Ralph Waldo Emerson was an American essayist, lecturer, and poet who led the Transcendentalist movement of the mid-19th century. He was seen as a champion of individualism and a prescient critic of the countervailing pressures of society, and he disseminated his thoughts through dozens of published essays and more than 1,500 public lectures across the United States.
Born in Boston on May 25, 1803, Emerson was the third of four children born to Ruth Haskins and the Reverend William Emerson. His father was a minister who believed that religion should be based in experience rather than dogma.
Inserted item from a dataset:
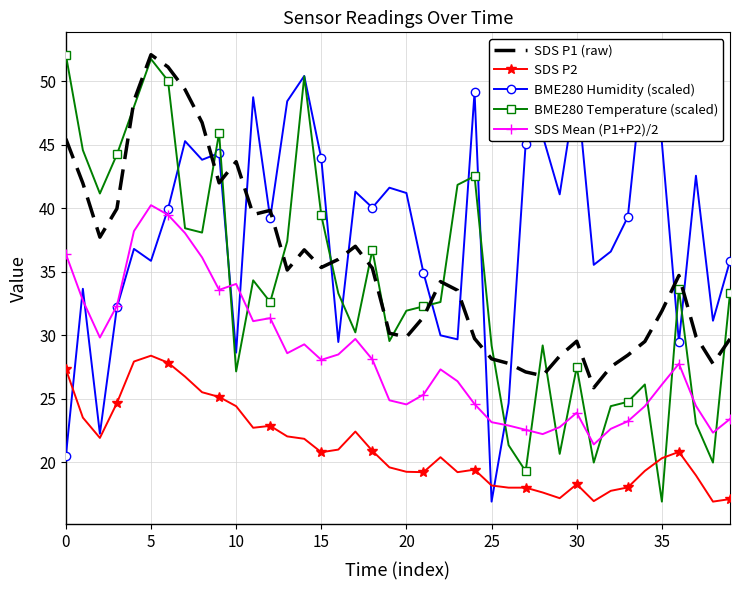

Is it true that BME280 Temperature (scaled) equals 29.2 at 25?

True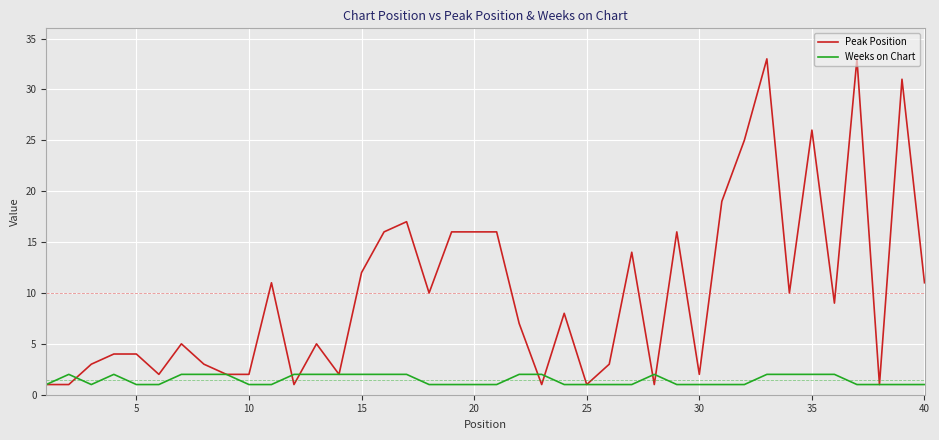

List the series in order of their peak value, lowest first.

Weeks on Chart, Peak Position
He also believed that God is present in all things and that man’s highest duty is to realize his Godhood by striving to achieve perfection through self-knowledge and morality.
Emerson gradually moved away from the religious and social beliefs of his contemporaries, formulating and expressing the philosophy of Transcendentalism in his 1836 essay “Nature”. Following this ground-breaking work, he gave a speech entitled “The American Scholar” in 1837, which Oliver Wendell Holmes Sr. considered to be America’s “Intellectual Declaration of Independence”.
In addition, Emerson wrote most of his important essays as lectures first, then revised them for print. His first two collections of essays “Nature (1836)” and “Essays: First Series (1841)” were published anonymously; only when he became better known did he begin signing them. In 1844 Emerson served as president of the Free & Green Unitarian Church on Lexington Street in Boston; he edited its magazine The Prophet until 1848.